Video Gold 

The Found Footage Festival rescues comedy from the VHS trash bin.

Nick Prueher and Joe Pickett

Nick Prueher and Joe Pickett

Remember those McDonald's commercials about bright, energetic young people starting their careers with an entry-level fast-food job? Well, Nick Prueher — co-founder, with childhood friend Joe Pickett, of the Found Footage Festival — can relate. Sort of.

For the past five years, Prueher and Pickett have traveled the country presenting clips culled from a nation's worth of VHS refuse, a reservoir of abandoned video from which the duo have discovered copious amounts of unintentional comedy: home movies, exercise videos, local-TV advertisements, training and instructional videos, long-forgotten cartoons, "celebrity bullshit," and so much else. And the roots of the festival lie partly under the golden arches.

"In 1990 or 1991, I was working at McDonald's and I found a training video that looked stupid enough to watch," Prueher remembers. "It tried to have a story, a plotline. It was one of the most insulting things I could imagine. My first thought was, Joe has to see this video. That was sort of the beginning of the Found Footage Festival."

Inspired by the fun of goofing on the McDonald's training video, Prueher and Pickett began to scour thrift stores and garage sales for more potential comedy. Initially, it was just something to do with friends, but five or six years ago the duo — who have worked for such comedy outlets as The Onion and The Late Show with David Letterman — decided to take their hobby out of their living rooms and put it into movie theaters.

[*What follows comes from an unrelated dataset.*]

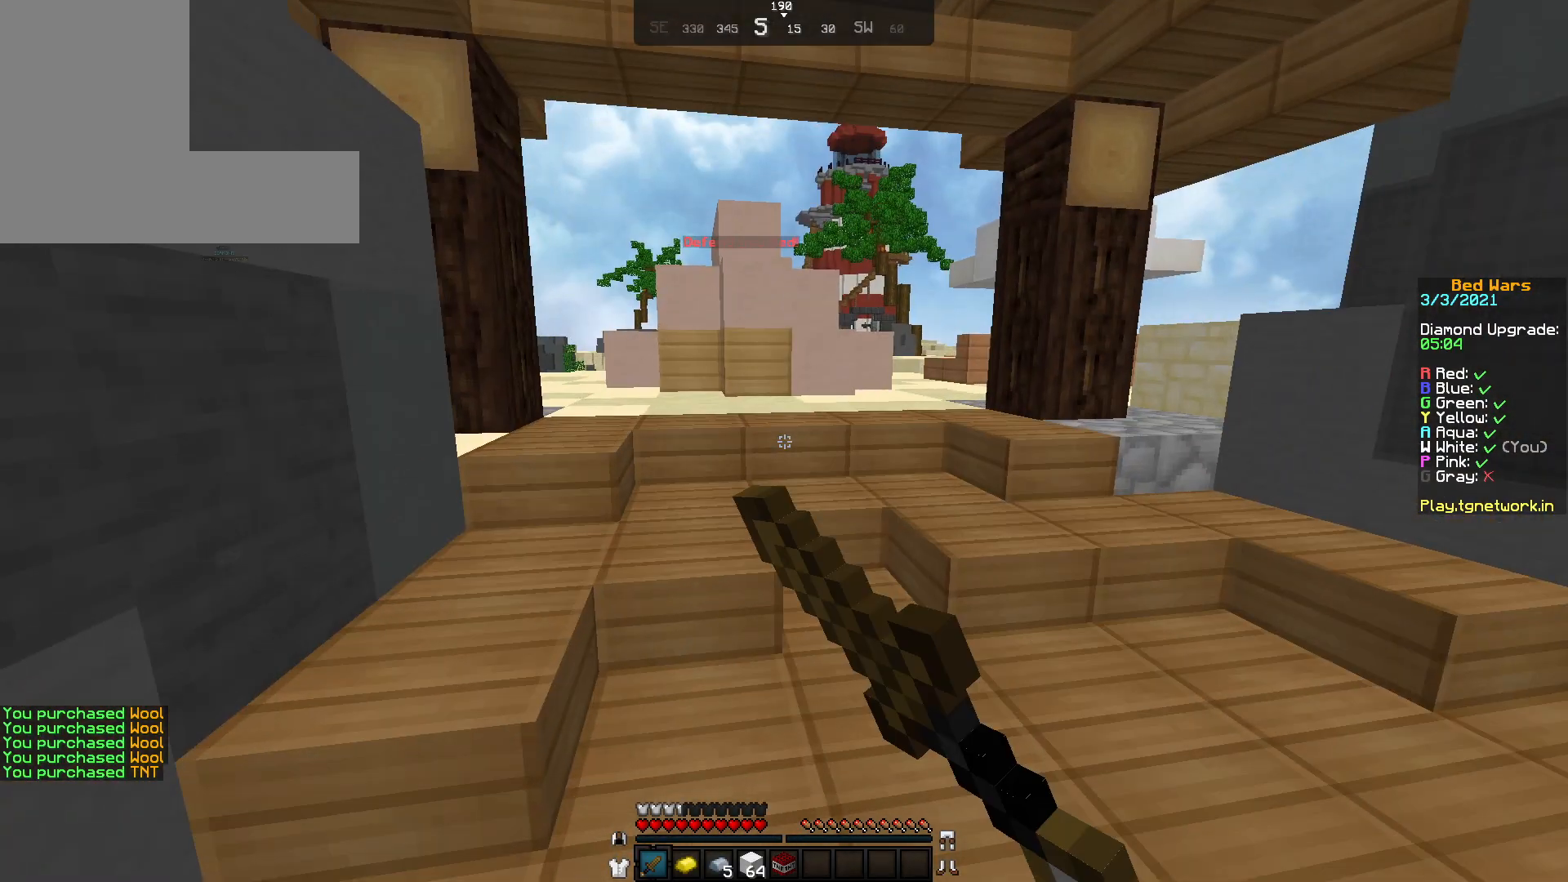
{"keys": ["w"], "mouse": [], "events": [[350, "mouse_left", "down"], [367, "mouse_left", "up"]]}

Essentially, Prueher and Pickett, both 34, do for their generation's video oddities what cult TV series Mystery Science Theater did for an earlier generation's cheap genre cinema: celebrate through loving mockery.

Since taking the Found Footage Festival on the road, Prueher and Pickett have developed a self-renewing process, hunting for videos at each tour stop and then taking a break between tours to mine their new acquisitions for material for the next Found Footage program.

"We'll be in Memphis the day before, and we'll go to thrift stores all day, collecting VHS tapes that look like they might have something worthwhile on them, and by worthwhile we mean bad in the right way," Prueher says.

Prueher and Pickett are also happy to take tapes from fans at their tour stops, but in an age of YouTube, they do not get any material from the web.

"Taking things from the Internet feels like cheating," Prueher says. "The reason we love the videos is that they all have a personal connection. It's stuff we've found or stuff friends have found. Without context, the videos don't really mean anything."

The program the pair will present at their first Memphis stop is likely to include such examples as exercise videos from Milton Berle and Dolph Lundgren, Saturday morning cartoon clips starring Chuck Norris and MC Hammer, a cat-care instructional video from Golden Girl Rue McClanahan, comically inept regional television commercials, and some cringe-worthy sex-toy how-to videos.

Asked about Found Footage staples, Prueher says, "We always put together an exercise-video montage, because far and away, that's the most common video we find at thrift stores. Anything that involves celebrities rapping. That's always solid gold for us. And training videos."

Prueher says the duo will add some Memphis-specific content for its local appearance in the form of a promotional video for '80s-era wrestling tag team the Fabulous Ones. "It has to be one of the most unintentionally homoerotic videos you'll ever see," Prueher says.

Though the duo sometimes takes material from discarded DVDs, they stick mostly to VHS, which establishes a roughly late-'70s-to-mid-'90s time frame for most content.

"It was a time when you had people with a lot of ambition and access to video equipment who just weren't that talented," Prueher says. "Anybody with a bad idea could commit it to videotape. Luckily for us, those tapes are still circulating somewhere."